Sharing is Dropbox's most-used feature, with over 12M shares initiated by 2M active sharers each week. However, the modal accumulated years of complexity: different sharing models produced unpredictable recipient outcomes, access logic was hidden behind layers of abstraction, and the experience behaved differently across cross-platform surfaces. The result was a system users couldn't trust and friction when sharing momentum is most fragile.

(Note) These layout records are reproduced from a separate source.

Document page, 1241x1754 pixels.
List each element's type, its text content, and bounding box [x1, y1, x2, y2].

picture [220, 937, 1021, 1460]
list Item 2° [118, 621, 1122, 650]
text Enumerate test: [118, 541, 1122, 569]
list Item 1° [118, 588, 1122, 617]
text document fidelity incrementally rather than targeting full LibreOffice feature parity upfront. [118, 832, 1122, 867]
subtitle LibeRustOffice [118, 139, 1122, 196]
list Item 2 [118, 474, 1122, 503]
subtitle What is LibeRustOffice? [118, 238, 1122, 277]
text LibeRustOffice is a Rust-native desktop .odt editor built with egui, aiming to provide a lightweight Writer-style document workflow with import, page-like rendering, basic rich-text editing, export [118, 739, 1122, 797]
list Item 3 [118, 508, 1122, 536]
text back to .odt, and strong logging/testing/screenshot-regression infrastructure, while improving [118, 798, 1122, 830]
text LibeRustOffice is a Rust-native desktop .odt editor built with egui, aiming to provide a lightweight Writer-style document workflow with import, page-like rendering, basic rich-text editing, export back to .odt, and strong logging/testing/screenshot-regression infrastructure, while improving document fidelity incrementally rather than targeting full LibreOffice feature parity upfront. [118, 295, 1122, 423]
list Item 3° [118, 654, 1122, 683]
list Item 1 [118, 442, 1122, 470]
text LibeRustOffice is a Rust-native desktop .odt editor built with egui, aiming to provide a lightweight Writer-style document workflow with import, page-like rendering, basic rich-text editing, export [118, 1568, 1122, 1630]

Research & Problem Framing

To pressure-test and deepen that framing, I partnered with a researcher on user interviews, reviewed support tickets for recurring pain patterns, audited existing flows across surfaces, and benchmarked competitor approaches. The research confirmed that the problem wouldn't be solved with front-end changes that would band-aid a systemic issue. Users fundamentally misunderstood how Dropbox's sharing model worked.

Approach

I worked on the redesign end-to-end, collaborating with engineering, content design, and PM. While the vision for the experience would move from separate edit and view links to a primary link that controls permission access for anyone it's shared with, we scoped the MVP to frontend UI changes. Some of these included updated hierarchy, clarity on who has access and what permissions they have, and a more opinionated stance on how users should share. I tested multiple methods with users and refined based on feedback, prioritizing changes that reduced cognitive load.

Impact

The MVP validated the success of the designs. In-band share success rates improved +3% to +5% consistently across platforms, the successful preview rate improved from 35.11% to 35.53%, and total signups lifted 2.9%, which contributes approximately $420K in ARR. Based on those results, we made the call to GA the front-end changes.

Total sharing volume and active sharers declined slightly (-1.58% and -1.56% respectively), which was an anticipated and pre-discussed outcome. The redesign's permission-first approach was explicitly intended to reduce duplicative, low-intent shares in favor of more deliberate ones.

Future Milestones

The MVP establishes the foundation for a broader sharing system overhaul. The next phase focuses on transitioning to a primary link model, one that better aligns with how users think about sharing and what they expect. From there, the work will expand to bring auxiliary sharing surfaces into alignment with the new model, unifying the fragmented experiences that the original audit surfaced into a single, consistent redesign.